When I looked up the patient’s results in our computer system, I noted that the tip of a central line catheter had been sent to microbiology for culture.  When the patient had arrived to our hospital, one of the treatments implemented by his primary care team in response to his increased white blood cell count and fevers had been to change the central line access that had been placed initially in Peru.  The catheter tip of the central line had returned a positive culture result for pseudomonas bacteria.  I reviewed the patient’s MAR and noted that his current antibiotics would not treat this bacterium. 

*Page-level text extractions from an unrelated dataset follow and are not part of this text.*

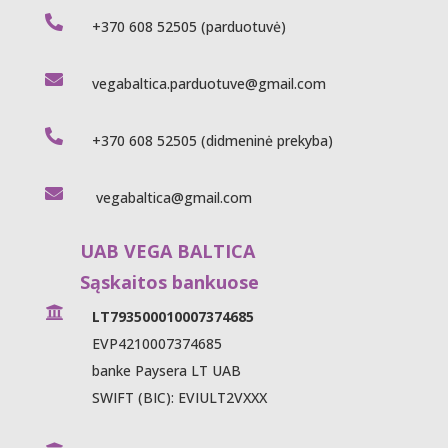

+370 608 52505
(parduotuvė)

vegabaltica.parduotuve@gmail.com

+370 608 52505
(didmeninė prekyba)

vegabaltica@gmail.com
UAB VEGA BALTICA
Sąskaitos bankuose

LT793500010007374685
EVP4210007374685
banke Paysera LT UAB
SWIFT (BIC): EVIULT2VXXX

The week before I had learned in the Fundamental Critical Care Support (FCCS) course that patients with pseudomonas bacteria need to be treated with Vancomycin or Daptomycin and that the dosage of Levaquin that the patient was currently taking needed to be increased in order to effectively treat and resolve his acute infection.  I consulted with our pharmacist who not only happened to be on the unit at the time, but was the individual whom had taught the pharmacology section of the FCCS the week prior.  He concurred with my assessment in regards to the patient’s medication regimen and the changes that needed to be implemented in order to benefit the patient’s hospital outcome.  I then promptly called the resident on the primary team and discussed with her the results that I had uncovered and the solutions I was proposing.  She agreed and gave me the verbal orders necessary to implement the changes to the patient’s care.  I then shared the results with the patient and his wife along with the resolutions to be implemented.  The following weekend when I returned to the unit, I learned that the patient was improving and had been downgraded to a medical surgical unit.

It was definitely an “ah-ah” moment for me.  This was a moment when I felt like I made a difference in my patient’s care and his outcome in a very positive way.  In that moment I felt like I had become the nurse that I had aspired to be five years ago, as well as being transitioned from an ER nurse to an ICU nurse.